# Data Challenge: Creating Interactive Plotly Visuals

## Targeted KSBs (Knowledge, Skills, and Behaviors)

- **S6** – Demonstrates mastery in creating dynamic visualizations using Python (Plotly)
- **K10** – Applies chart selection principles based on data types, variables, and audience needs
- **S12** – Performs comprehensive data exploration to uncover patterns and relationships

---

## Dataset Description:

This dataset contains information about various Indian sweets, including their ingredients, preparation time, and flavor profile.  You can read more about the data [Here](https://www.kaggle.com/datasets/nehaprabhavalkar/indian-food-101?select=indian_food.csv)

---

## Task 1: Plot a Scatter Plot of Prep Time vs Cook Time
### Objective:
Create a line chart showing the relationship between **prep time** and **cook time** for each food item. Use Plotly to visualize these two variables and identify any patterns.

### Instructions:
1. **Load the dataset** using `pandas`.
2. Use **Plotly Express** to create a **scatterplot**.
3. Set **prep_time** on the x-axis and **cook_time** on the y-axis.
4. **Label** the axes appropriately and add a **title** for clarity.

In [6]:
#Run this cell without changes 
import pandas as pd 
import plotly_express as px

In [7]:
# Read in the data (data/indian_food.csv) -- Hint use pandas to read in the CSV 

df = pd.read_csv('/Users/Marcy_Student/DA2025_Lectures/Mod2/data/indian_food.csv')

In [22]:
# Create a scatterplot of prep_time on X-axis & cook_time on Y-axis 

fig = px.scatter(df, x='prep_time', y='cook_time', title='Indian Food: Prep Time vs Cook Time', 
                 labels = {'cook_time' : 'Cook Time', 'prep_time' : 'Prep Time'})

# Show the plot
fig.show()

### What insights did you get from Task 1? (Double-click to type answer)
Prep Time is almost always shorter than cook time for the indian food in this data set.
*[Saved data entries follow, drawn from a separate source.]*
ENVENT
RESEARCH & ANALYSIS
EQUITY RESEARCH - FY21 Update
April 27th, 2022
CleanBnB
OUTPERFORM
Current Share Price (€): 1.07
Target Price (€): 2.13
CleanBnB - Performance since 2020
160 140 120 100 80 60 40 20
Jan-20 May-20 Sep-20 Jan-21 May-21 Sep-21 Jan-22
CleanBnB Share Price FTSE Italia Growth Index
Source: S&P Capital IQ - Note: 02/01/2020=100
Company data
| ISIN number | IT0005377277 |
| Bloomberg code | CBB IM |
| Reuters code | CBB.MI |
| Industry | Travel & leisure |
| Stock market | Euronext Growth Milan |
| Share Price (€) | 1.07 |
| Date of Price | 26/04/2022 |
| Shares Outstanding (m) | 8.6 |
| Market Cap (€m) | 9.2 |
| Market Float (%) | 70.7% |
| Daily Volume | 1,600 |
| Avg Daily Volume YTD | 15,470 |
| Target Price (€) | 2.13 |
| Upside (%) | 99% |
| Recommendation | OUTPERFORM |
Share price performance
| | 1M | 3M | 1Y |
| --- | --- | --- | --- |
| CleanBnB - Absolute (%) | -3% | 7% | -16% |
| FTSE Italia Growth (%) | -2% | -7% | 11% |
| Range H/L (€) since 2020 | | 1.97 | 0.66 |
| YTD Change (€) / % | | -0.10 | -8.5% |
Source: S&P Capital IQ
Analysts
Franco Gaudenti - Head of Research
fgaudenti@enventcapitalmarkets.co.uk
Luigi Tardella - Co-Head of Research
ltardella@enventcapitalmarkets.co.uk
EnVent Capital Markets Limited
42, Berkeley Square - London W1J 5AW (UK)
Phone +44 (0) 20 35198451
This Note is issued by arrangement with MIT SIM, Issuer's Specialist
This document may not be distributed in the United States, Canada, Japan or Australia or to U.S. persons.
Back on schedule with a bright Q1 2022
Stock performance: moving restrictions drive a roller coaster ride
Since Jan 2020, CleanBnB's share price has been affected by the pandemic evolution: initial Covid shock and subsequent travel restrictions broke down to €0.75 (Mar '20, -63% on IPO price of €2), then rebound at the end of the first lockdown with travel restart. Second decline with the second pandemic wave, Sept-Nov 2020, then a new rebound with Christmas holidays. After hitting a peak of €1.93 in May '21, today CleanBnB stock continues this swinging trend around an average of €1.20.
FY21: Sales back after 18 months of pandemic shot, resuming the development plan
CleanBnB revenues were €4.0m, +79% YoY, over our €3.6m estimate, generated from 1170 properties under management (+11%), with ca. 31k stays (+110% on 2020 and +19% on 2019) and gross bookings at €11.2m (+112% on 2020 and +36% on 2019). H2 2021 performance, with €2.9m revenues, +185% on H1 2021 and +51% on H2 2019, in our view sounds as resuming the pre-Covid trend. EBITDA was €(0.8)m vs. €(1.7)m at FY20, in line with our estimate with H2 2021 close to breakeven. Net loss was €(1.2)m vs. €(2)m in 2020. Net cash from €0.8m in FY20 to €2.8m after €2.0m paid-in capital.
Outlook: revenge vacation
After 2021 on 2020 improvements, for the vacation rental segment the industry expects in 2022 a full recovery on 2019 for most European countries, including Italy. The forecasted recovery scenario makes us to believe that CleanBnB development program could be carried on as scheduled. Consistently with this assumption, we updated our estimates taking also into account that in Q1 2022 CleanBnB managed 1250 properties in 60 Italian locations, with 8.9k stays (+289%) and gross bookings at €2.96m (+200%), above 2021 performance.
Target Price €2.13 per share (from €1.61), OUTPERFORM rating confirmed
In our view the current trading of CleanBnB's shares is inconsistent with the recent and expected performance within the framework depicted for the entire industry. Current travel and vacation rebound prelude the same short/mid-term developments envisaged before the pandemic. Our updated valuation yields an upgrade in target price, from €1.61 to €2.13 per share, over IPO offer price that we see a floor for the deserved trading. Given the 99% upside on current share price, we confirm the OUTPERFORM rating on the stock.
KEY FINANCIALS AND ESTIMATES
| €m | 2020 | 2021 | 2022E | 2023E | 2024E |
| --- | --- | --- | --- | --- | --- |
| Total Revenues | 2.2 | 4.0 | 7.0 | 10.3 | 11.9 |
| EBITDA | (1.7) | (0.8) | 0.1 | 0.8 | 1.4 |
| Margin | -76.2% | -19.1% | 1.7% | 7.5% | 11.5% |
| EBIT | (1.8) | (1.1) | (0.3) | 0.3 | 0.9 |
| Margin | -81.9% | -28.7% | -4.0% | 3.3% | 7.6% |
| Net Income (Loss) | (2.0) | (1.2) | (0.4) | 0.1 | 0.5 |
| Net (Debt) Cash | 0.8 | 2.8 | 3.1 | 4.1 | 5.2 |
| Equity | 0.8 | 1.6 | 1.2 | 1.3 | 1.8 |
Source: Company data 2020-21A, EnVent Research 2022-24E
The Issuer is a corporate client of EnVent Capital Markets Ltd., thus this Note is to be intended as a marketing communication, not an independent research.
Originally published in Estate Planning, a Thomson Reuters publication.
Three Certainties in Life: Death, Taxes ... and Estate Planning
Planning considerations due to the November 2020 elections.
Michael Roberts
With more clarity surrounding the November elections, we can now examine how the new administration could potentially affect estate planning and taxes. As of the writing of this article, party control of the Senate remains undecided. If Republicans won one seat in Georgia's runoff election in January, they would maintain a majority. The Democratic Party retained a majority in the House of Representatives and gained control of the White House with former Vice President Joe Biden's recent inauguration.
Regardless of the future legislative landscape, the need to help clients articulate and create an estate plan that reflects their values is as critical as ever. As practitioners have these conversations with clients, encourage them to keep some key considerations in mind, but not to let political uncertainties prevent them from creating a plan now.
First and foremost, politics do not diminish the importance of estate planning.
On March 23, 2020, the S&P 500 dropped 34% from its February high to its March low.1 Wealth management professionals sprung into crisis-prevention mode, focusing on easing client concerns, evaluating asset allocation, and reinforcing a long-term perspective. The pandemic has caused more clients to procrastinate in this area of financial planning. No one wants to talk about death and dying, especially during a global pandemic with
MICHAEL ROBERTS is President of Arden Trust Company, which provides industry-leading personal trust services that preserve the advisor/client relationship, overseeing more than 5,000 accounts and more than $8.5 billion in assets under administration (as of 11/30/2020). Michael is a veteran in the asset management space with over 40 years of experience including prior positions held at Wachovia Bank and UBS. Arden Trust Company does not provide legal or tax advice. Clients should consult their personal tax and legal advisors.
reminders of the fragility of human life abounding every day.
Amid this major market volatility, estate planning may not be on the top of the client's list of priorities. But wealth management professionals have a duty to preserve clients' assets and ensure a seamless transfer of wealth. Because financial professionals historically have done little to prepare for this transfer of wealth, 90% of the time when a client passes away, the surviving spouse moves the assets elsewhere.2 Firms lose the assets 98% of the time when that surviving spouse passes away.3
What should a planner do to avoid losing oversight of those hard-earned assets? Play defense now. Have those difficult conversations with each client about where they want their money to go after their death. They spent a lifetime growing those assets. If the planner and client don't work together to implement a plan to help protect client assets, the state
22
## Task 2: Bar Chart of Cook Time by Region

### Objective:
Create a bar chart that shows the average cook time for each region. This will help us understand the cooking time distribution across different regions.  **There is a "weird" bar in the chart why is that the case??**


### Instructions:
- Group the data by the region. (Hint:  may need a df.groupby() method here!)

- Calculate the average cook time for each region.

- Create a bar chart using Plotly to show this average cook time for each region.

- Label the axes and title the chart.

In [23]:
# Task 2: Create a bar chart showing the average cook time by region
# Fill in the code to group by region and calculate the average cook time
df_region_avg = df.groupby('region')['cook_time'].mean().reset_index()

# Create the bar chart
fig = px.bar(df_region_avg, x='region', y='cook_time', title="Average Cook Time by Region",
             labels = {'cook_time': 'Cook Time', 'region': 'Region'})

# Show the plot
fig.show()


### What insights did you get from Task 2? (Double-click to type answer)
The average cook time for most regions is above 30 minutes, except for the North East, which is ~14 minutes. Note that there is another region that's under 30 minutes but the name of the region is -1, which represents a NaN value.

## Task 3: Pie Chart of Flavor Profile Distribution

### Objective:
Create a pie chart showing the distribution of flavor profiles (e.g., sweet, savory) across the dataset.

### Instructions:
- Use Plotly Express to create a pie chart.

- Plot the flavor_profile column, which will show the distribution of flavor types.

- Ensure the chart is labeled clearly.

In [30]:
# Task 3: Create a pie chart showing the flavor profile distribution
# Fill in the code to create the pie chart -- look up documentation if needed 
fig = px.pie(df, names = 'flavor_profile', title = 'Indian Food: Flavor Profile', labels = {'flavor_profile' : 'Flavor Profile', 'spicy' : 'Spicy'}) 

# Show the plot
fig.show()


### What insights did you get from Task 3? (Double-click to type answer)
More than half of the flavor profile's of Indian food are spicy. Spicy and sweet make at least 86.7% of the flavor profile. I say at least because again, there is 11.4% in the -1 category, meaning that there is a NaN value in that column. A very small percentage of Indian food is sour.